Boston, MA – Capstone Headwaters released its Q3 Middle Market Leveraged Finance Report today with insight on the volume, pricing, and leverage statistics of today’s credit markets.
Middle market (MM) loan volume recovered modestly in Q3, but nonetheless represented a fraction of historical levels. The rapid roll-out and adoption of government stimulus packages, including the Paycheck Protection Program, somewhat mitigated the initial impact of COVID-19 on loan portfolios.

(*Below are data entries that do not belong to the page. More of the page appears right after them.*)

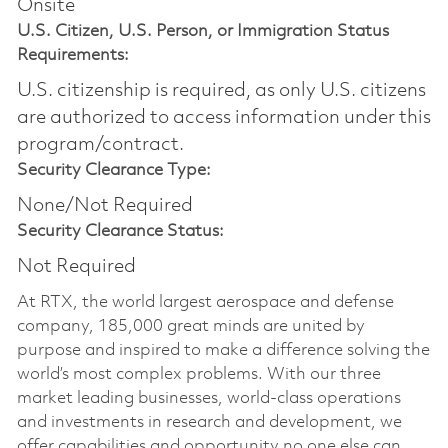
Onsite
U.S. Citizen, U.S. Person, or Immigration Status
Requirements:
U.S. citizenship is required, as only U.S. citizens
are authorized to access information under this
program/contract.
Security Clearance Type:
None/Not Required
Security Clearance Status:
Not Required
At RTX, the world largest aerospace and defense
company, 185,000 great minds are united by
purpose and inspired to make a difference solving the
world’s most complex problems. With our three
market leading businesses, world-class operations
and investments in research and development, we
offer capabilities and opportunity no one else can.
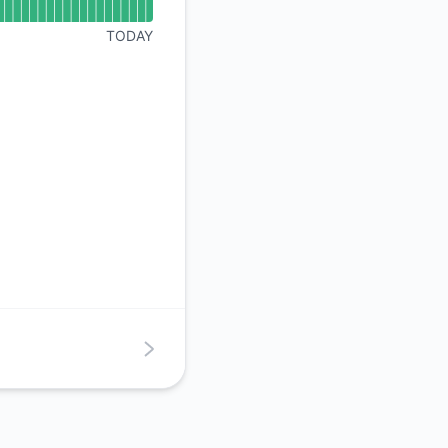
API
TODAY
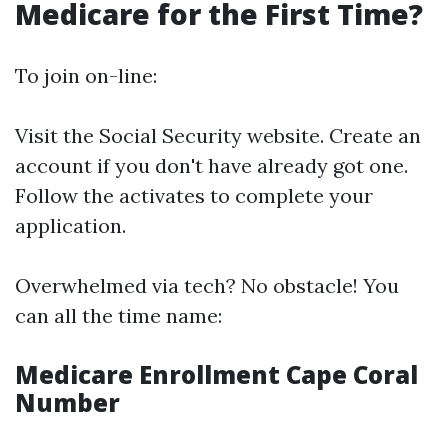
Medicare for the First Time?
To join on-line:
Visit the
Social Security website
. Create an
account if you don't have already got one.
Follow the activates to complete your
application.
Overwhelmed via tech? No obstacle! You
can all the time name:
Medicare Enrollment Cape Coral
Number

Still, LCD’s survey of portfolio managers yielded an average anticipated default rate of ~5.3% for 2020 and over 6.0% for the period ending June 30, 2021, a level nearly 400 bps wider than the same survey results at the end of 2019. This pandemic-induced increase in defaults has caused lenders to rethink the way they amend credit agreements and support distressed borrowers in order to preserve value.
With COVID-19 disproportionately impacting certain industries, the shift toward higher quality borrowers has increased as lenders seek to add safety to their loan portfolios. This has exacerbated the bifurcation of the market between the haves and have-nots as issuers with consistent and/or growing cash flows continue to attract new capital while lesser-quality borrowers are often left searching for financing alternatives.
“While new-loan origination activity was certainly moribund at the onset of the pandemic, the credit markets have started their recovery with significant capital coming off the sidelines beginning in late summer,” said Kent Brown, Head of Capstone’s Debt Advisory Group. “In particular, businesses with recession- and COVID-protected models that have fared reasonably well during the crisis are now finding outsized interest from lenders seeking to deploy capital. While not yet back to January levels, the market certainly feels better.”
This strain is particularly felt in the MM where loan terms are decidedly lender-friendly for borrowers with EBITDA of less than $25 million. While lender activity has rebounded for higher quality issuers, pricing and terms among proposals will continue to vary widely as the pandemic and resulting market uncertainty persist.